Due to reliance on 15 years out of date literature you missed this alternative in your own work.

It is returned to an orbit above GEO in a safe inclined plane, in what would be Earth's ring plane if it had a ring system. No humans ever go near it. Anything returned to Earth is sterilized.

To make best use of this capability we need samples returned in CLEAN containers. I suggest samples of dirt, atmosphere and dust, a sample of salt (top priority for astrobiology) and a pebble from a recently excavated crater.

Recent research suggests that recognizable organics are reduced 1000 fold in 70 million years from 100 to 0.1 ppb. The youngest exposure age measured by Curiosity is 80 million years.

The surface organics likely consists almost entirely of formate, oxalate and benzoate - two chain carbon groupings or benzene rings, mixed with some more recent infall from space and any products of present day life. Likely there is no detectable signal of past life noticeable above your 8.,1 pp b and up to 0.7 ppb per biosignature of forwards contamination.

By crater impact statistics there is a near certainty of a crater younger than 100,000 years within reach of Perseverance excavated to a depth of 2 to 5 meters. Any organics from a crater like that would be far more interesting to astrobiology.

So I propose that Perseverance locates such a crater and studies it, looks for interesting organics and samples it. Then the ESA Fetch Lander would arrange its landing ellipse to include that crater. Then the Marscopters need to boost their signal to be able to communicate with the ESA fetch lander from the crater, and they would fly out to it, stage by stage taking a week or two to get there, pick up a small pebble or a few pebbles from a stratum identified as interesting by Perseverance and return it to the lander in a clean self-closing container.

They would use a similar method to find a sample of salts from somewhere near the landing site of the ESA fetch lander.

I hope you find this idea inspiring. .

You will not be able to come to any conclusion with the Perseverance samples. They have too much terrestrial contamination and will simply go to hold and critical review until we get more information from Mars by other methods.

Also in a mission searching for evidence of the past, your mission is not looking in the places most likely to have life if any. For instance rare spores in the dust, or micropores in salts or in some way making use of the ultra cold surface and near surface brines that Curiosity found and Perseverance can't detect. Martian biofilms might be able to retain the ultracold water through to the warmer daytime periods when temperatures can go above 15 C.

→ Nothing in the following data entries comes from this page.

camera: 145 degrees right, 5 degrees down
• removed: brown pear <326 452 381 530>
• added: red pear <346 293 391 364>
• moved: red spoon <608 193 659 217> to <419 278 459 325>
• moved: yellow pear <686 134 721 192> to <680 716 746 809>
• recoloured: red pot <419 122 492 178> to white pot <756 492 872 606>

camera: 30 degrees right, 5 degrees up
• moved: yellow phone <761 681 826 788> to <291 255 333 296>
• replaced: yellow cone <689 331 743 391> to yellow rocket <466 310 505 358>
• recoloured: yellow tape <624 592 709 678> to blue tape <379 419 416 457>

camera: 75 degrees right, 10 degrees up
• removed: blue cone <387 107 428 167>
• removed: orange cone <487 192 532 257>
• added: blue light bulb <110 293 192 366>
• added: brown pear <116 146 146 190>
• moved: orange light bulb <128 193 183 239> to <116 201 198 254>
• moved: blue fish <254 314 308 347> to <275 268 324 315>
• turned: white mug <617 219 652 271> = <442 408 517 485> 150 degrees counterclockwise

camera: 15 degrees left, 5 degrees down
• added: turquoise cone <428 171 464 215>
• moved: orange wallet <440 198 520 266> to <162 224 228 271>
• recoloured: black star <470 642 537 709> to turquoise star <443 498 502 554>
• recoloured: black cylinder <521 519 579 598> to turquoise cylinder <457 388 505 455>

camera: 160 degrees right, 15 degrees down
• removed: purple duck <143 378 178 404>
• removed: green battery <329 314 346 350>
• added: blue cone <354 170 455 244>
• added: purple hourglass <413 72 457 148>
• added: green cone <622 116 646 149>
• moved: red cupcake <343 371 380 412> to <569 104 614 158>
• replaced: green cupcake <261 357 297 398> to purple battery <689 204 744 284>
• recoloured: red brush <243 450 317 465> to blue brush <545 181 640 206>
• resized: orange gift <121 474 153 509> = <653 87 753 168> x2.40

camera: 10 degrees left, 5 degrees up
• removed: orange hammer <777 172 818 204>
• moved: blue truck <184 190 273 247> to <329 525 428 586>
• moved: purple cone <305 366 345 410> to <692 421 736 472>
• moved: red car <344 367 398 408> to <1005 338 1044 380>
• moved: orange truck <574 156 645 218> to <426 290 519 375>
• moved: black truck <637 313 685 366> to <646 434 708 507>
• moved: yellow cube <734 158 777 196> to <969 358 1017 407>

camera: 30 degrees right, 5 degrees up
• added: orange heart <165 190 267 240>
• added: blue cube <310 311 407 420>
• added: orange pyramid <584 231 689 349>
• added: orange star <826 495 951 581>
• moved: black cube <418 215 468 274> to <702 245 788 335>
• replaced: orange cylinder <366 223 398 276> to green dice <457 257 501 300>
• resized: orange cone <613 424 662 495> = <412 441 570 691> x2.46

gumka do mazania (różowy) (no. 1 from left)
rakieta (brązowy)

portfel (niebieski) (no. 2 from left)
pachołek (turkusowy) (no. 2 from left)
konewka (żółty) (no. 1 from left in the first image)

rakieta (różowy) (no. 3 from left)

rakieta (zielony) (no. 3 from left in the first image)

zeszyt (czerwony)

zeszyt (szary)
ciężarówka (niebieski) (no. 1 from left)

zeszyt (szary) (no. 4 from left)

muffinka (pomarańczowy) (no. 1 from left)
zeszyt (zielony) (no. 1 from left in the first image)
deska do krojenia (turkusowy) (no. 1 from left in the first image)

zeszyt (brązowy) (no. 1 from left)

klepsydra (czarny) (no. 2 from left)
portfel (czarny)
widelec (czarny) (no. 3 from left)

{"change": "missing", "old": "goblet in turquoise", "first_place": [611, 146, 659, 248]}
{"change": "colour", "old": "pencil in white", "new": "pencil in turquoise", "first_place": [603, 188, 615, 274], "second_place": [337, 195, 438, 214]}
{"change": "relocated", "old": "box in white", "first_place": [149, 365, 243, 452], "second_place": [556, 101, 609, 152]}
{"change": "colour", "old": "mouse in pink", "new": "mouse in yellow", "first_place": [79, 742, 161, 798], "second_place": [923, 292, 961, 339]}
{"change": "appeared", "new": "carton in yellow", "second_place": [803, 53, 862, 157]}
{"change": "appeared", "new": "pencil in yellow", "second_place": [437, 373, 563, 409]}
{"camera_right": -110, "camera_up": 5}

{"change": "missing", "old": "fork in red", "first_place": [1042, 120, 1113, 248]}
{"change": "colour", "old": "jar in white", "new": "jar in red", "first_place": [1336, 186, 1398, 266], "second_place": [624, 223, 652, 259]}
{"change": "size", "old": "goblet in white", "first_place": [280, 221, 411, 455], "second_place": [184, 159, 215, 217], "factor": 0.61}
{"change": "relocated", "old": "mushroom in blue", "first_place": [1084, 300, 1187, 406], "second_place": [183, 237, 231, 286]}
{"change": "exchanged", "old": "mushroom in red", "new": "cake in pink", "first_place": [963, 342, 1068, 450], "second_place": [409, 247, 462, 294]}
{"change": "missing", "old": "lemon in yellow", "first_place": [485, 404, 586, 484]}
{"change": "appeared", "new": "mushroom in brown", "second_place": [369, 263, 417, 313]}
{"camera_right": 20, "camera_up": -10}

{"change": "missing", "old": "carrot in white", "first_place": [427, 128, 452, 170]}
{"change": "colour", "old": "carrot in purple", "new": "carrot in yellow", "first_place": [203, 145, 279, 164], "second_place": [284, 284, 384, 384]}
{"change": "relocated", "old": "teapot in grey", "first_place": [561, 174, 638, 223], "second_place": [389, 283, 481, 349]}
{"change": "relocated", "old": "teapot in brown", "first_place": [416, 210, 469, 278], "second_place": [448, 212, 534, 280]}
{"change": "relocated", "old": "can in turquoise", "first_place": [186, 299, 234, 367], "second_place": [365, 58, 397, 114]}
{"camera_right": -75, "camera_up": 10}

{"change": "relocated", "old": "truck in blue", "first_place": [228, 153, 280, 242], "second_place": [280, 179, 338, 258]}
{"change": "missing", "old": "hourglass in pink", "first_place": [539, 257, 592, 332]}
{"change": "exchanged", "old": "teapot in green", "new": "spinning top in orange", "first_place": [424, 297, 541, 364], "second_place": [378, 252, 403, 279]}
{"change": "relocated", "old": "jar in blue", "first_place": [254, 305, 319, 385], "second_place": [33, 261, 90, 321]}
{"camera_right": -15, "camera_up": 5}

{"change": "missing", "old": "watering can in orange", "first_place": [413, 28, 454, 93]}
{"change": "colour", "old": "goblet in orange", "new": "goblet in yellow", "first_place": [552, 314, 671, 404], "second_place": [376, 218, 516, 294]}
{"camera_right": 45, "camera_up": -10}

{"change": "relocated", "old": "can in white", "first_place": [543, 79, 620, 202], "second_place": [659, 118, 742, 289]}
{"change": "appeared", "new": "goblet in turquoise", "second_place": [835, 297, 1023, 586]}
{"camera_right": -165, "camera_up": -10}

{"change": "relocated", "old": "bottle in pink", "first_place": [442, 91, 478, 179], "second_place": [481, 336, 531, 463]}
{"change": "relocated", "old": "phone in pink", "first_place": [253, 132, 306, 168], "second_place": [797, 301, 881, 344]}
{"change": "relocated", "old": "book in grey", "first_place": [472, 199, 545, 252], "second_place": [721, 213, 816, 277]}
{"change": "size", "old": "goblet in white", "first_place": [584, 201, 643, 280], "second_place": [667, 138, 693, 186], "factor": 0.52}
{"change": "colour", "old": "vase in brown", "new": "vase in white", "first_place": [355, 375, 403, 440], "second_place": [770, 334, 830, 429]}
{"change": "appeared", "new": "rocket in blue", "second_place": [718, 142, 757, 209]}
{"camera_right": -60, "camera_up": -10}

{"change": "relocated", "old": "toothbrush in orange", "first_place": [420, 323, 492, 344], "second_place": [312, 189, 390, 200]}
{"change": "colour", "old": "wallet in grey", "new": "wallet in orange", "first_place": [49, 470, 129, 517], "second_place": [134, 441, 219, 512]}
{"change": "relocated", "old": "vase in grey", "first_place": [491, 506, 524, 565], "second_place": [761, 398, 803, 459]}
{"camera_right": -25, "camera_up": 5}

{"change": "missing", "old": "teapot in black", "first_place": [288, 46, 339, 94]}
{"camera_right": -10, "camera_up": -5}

Carl Sagan thought in terms of perhaps 60 landers before we know it's safe to send humans to Mars. We could do it far faster with far more landers using mainly cubesat sized probes, cavebotsl, moles etc. But they need to be 100% sterile to send so many landers to very vulnerable areas of Mars with potential for terrestrial life to proliferate there.

We have the technology to do it. I believe there is a reasonable chance the technology already exists for a 100% sterile Marscopter using silicon on insulator chips (0.35 microns and functions at 300 C) and other components. It needs to be heated to 300 C for a few minutes, maybe an hour or two to be sure, then it's sterilized probably using a small onboard heater.